*SELECTED EXTRACT*.
+---+
MaxCompute data source - DataWorks - Alibaba Cloud Documentation Center

The MaxCompute data source acts as a data hub. It provides a bidirectional channel to read data from and write data to MaxCompute.

Features

Note

A MaxCompute data source in DataWorks can use a Tunnel Endpoint address to access the Tunnel service of a MaxCompute project. This lets you synchronize the project's data through uploads and downloads. Using the Tunnel service for uploads and downloads involves the DownloadTable operation.

For MaxCompute data sources created after December 11, 2023, if the DataWorks service is in a different region from the MaxCompute project that you want to access, you cannot directly synchronize data from the MaxCompute project using the Tunnel Endpoint address. In this scenario, you must purchase a Cloud Enterprise Network (CEN) instance to connect the networks of the DataWorks service and the MaxCompute project. After the networks are connected, you can perform cross-region data synchronization. For more information about CEN and its related operations, see Cloud Enterprise Network.

Offline read

MaxCompute Reader supports reading from partitioned and standard tables. It does not support reading from virtual views or synchronizing foreign tables.
When you perform an offline read from a MaxCompute partitioned table, you cannot directly map partition fields. To synchronize partition field values, you must add a custom field, manually enter the partition name, and then perform field mapping.
You can specify partitions using scheduling parameters for automatic replacement. This is useful for scenarios where you need to synchronize partitions based on the scheduling time.
For example, consider a partitioned table named t0 with the fields id and name. The hash partition is pt, and the subpartition is ds. To read data from the partition where pt=<data timestamp> and ds=hangzhou, you must specify the partition values as pt=${scheduling parameter} and ds=hangzhou in the data source configuration. Then, you can map the id and name fields during the field mapping configuration.
You can write partition fields to a target table by adding them as custom fields.
MaxCompute Reader supports data filtering using the WHERE clause.

Offline write

MaxCompute Writer does not support the VARCHAR type if the data contains null values.
If you write data to a DeltaTable, set Visible After Sync to Yes. Otherwise, the task fails when the concurrency is greater than 1.
+---+
*ENTRIES PROVIDED*.

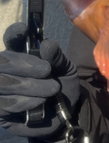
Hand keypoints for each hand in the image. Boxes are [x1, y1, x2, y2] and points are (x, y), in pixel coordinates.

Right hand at [0, 23, 79, 137]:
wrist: (67, 112)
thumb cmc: (63, 83)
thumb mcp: (66, 69)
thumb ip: (57, 57)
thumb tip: (46, 44)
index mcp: (22, 54)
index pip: (12, 40)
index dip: (14, 34)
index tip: (24, 29)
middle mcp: (7, 70)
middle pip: (2, 61)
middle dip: (23, 64)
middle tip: (46, 70)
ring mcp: (0, 90)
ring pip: (1, 83)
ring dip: (28, 85)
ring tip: (52, 89)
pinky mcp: (0, 112)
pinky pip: (3, 105)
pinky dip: (23, 102)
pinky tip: (40, 102)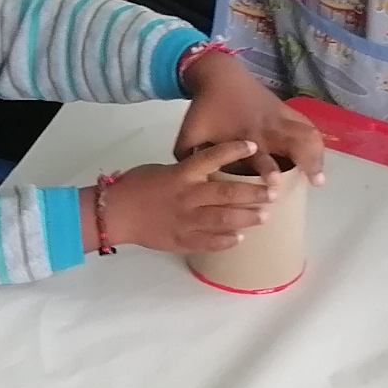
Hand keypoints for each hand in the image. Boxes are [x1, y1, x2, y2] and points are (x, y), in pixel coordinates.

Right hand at [98, 138, 275, 255]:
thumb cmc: (136, 186)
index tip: (253, 145)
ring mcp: (186, 220)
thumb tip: (212, 175)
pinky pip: (208, 242)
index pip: (211, 158)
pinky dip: (225, 240)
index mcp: (181, 175)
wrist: (114, 213)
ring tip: (264, 216)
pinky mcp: (181, 239)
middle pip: (226, 193)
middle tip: (273, 192)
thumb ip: (187, 173)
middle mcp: (187, 196)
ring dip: (246, 218)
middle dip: (253, 193)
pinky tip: (240, 238)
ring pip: (222, 219)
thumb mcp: (162, 170)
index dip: (233, 151)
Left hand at [178, 51, 323, 184]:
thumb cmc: (205, 107)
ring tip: (320, 177)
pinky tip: (319, 158)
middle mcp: (266, 127)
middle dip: (306, 159)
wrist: (219, 74)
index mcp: (243, 135)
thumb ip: (186, 157)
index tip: (274, 184)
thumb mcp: (189, 132)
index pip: (260, 154)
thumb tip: (186, 183)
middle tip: (316, 181)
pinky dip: (315, 141)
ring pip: (306, 132)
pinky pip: (306, 124)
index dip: (268, 168)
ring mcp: (279, 117)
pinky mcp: (286, 110)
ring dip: (316, 153)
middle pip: (294, 141)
+---+
*TASKS TO CARRY OUT*.
A – According to the MaxCompute data source page, what must you purchase to synchronize data when the DataWorks service and the MaxCompute project are in different regions?
B – Retype the portion of the MaxCompute data source page starting at "You can specify" and ending at "contains null values.".
The entries come from a different source than the MaxCompute data source page.

*ANSWERS GIVEN*.
A – A Cloud Enterprise Network (CEN) instance.

B –
You can specify partitions using scheduling parameters for automatic replacement. This is useful for scenarios where you need to synchronize partitions based on the scheduling time.
For example, consider a partitioned table named t0 with the fields id and name. The hash partition is pt, and the subpartition is ds. To read data from the partition where pt=<data timestamp> and ds=hangzhou, you must specify the partition values as pt=${scheduling parameter} and ds=hangzhou in the data source configuration. Then, you can map the id and name fields during the field mapping configuration.
You can write partition fields to a target table by adding them as custom fields.
MaxCompute Reader supports data filtering using the WHERE clause.

Offline write

MaxCompute Writer does not support the VARCHAR type if the data contains null values.